= PROBLEM A =
In the thread on OpenBLAS eigenproblem performance, what driver setting is recommended for Python numpy/scipy with OpenBLAS?

= GIVEN PASSAGE =
-*-

It seems that the only consistent (performance wise) routine for the complex hermitian eigenproblem (when requesting all eigenpairs) in lapack/openblas are those using Relatively Robust Representations, that implies only ?HEEVR (CHEEVR/ZHEEVR)... at least until the work on ZHEEV_2STAGE
, ZHEEVD_2STAGE
, and ZHEEVR_2STAGE
gets done/ported in lapack (unfortunately nowadays only eigenvalues can be computed by those 2STAGE routines).
Additionally, do yourself a favor and explicitly set driver='evr'
while using Python numpy/scipy with openblas (otherwise the comparison with mkl is unfair due to the issue reported here):
from scipy import linalg as LA
...
w, v = LA.eigh(mat, driver='evr')
Agreed. Unfortunately there is no sign of ongoing work on the 2stage codes since their inclusion. The FLAME group paper I linked above four years ago at least sketches a much faster implementation of what zlasr does, but actually coding it looks non-trivial
Created a LAPACK ticket to inquire about implementation status.
Hi!
In comparing OpenBLAS performance with Intel MKL I've noticed that (at least in my particular case: real or hermitian eigenvalue problem, e.g. ZHEEV) OpenBLAS is consuming too much more kernel times (red bars in htop) than Intel MKL and maybe this is why it is so slow (three to five times slower, depending on matrix size) compared to MKL. Does anybody know what is causing so much kernel threads/time and how to avoid it? I've already limited OPENBLAS_NUM_THREADS to 4 or 8... TIA.

-*-

= GIVEN DATA =
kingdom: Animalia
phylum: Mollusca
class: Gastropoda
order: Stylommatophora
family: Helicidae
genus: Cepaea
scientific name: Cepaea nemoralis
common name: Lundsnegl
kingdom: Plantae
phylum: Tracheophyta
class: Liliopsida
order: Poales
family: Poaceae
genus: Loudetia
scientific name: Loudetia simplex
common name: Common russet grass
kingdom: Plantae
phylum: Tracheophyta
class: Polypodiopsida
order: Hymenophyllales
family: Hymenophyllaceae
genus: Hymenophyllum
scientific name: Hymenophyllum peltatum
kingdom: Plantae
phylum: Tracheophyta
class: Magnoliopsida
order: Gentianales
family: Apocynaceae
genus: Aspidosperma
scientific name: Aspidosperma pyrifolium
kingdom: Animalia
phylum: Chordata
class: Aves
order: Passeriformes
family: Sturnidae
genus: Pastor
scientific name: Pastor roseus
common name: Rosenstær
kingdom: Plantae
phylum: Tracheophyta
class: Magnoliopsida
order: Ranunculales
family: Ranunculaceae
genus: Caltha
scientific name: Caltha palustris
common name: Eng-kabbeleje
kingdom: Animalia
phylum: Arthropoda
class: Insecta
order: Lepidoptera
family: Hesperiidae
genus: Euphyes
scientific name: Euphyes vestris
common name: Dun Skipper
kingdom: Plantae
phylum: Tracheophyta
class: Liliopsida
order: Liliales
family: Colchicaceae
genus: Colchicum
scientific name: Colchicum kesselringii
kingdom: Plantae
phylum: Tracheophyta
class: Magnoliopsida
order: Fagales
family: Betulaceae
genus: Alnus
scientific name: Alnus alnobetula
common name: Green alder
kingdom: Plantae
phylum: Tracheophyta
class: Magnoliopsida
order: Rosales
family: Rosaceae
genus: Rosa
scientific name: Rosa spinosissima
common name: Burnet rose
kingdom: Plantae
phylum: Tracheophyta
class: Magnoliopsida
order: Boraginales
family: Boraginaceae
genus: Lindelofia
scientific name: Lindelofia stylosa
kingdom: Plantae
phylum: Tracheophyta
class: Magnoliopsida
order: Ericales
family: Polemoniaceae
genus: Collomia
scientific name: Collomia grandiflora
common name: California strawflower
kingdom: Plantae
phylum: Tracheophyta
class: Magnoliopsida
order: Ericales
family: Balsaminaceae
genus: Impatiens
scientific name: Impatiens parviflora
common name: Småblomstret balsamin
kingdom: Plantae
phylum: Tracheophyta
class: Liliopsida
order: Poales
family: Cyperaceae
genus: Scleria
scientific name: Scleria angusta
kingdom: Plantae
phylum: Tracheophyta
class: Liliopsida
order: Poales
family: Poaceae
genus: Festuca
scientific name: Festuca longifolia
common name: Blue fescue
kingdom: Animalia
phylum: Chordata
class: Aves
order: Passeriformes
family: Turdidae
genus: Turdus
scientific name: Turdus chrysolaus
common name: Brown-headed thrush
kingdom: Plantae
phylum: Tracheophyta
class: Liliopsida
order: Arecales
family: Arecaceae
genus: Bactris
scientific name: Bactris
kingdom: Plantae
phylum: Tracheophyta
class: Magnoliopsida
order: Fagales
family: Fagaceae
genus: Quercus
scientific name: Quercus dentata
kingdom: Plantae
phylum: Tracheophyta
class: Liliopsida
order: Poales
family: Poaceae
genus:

-*-

= PROBLEM B =
Copy the records word for word, beginning with their first line and continuing through the line that contains "family: Betulaceae".

= ANSWER A =
driver='evr'

= ANSWER B =
kingdom: Animalia
phylum: Mollusca
class: Gastropoda
order: Stylommatophora
family: Helicidae
genus: Cepaea
scientific name: Cepaea nemoralis
common name: Lundsnegl
kingdom: Plantae
phylum: Tracheophyta
class: Liliopsida
order: Poales
family: Poaceae
genus: Loudetia
scientific name: Loudetia simplex
common name: Common russet grass
kingdom: Plantae
phylum: Tracheophyta
class: Polypodiopsida
order: Hymenophyllales
family: Hymenophyllaceae
genus: Hymenophyllum
scientific name: Hymenophyllum peltatum
kingdom: Plantae
phylum: Tracheophyta
class: Magnoliopsida
order: Gentianales
family: Apocynaceae
genus: Aspidosperma
scientific name: Aspidosperma pyrifolium
kingdom: Animalia
phylum: Chordata
class: Aves
order: Passeriformes
family: Sturnidae
genus: Pastor
scientific name: Pastor roseus
common name: Rosenstær
kingdom: Plantae
phylum: Tracheophyta
class: Magnoliopsida
order: Ranunculales
family: Ranunculaceae
genus: Caltha
scientific name: Caltha palustris
common name: Eng-kabbeleje
kingdom: Animalia
phylum: Arthropoda
class: Insecta
order: Lepidoptera
family: Hesperiidae
genus: Euphyes
scientific name: Euphyes vestris
common name: Dun Skipper
kingdom: Plantae
phylum: Tracheophyta
class: Liliopsida
order: Liliales
family: Colchicaceae
genus: Colchicum
scientific name: Colchicum kesselringii
kingdom: Plantae
phylum: Tracheophyta
class: Magnoliopsida
order: Fagales
family: Betulaceae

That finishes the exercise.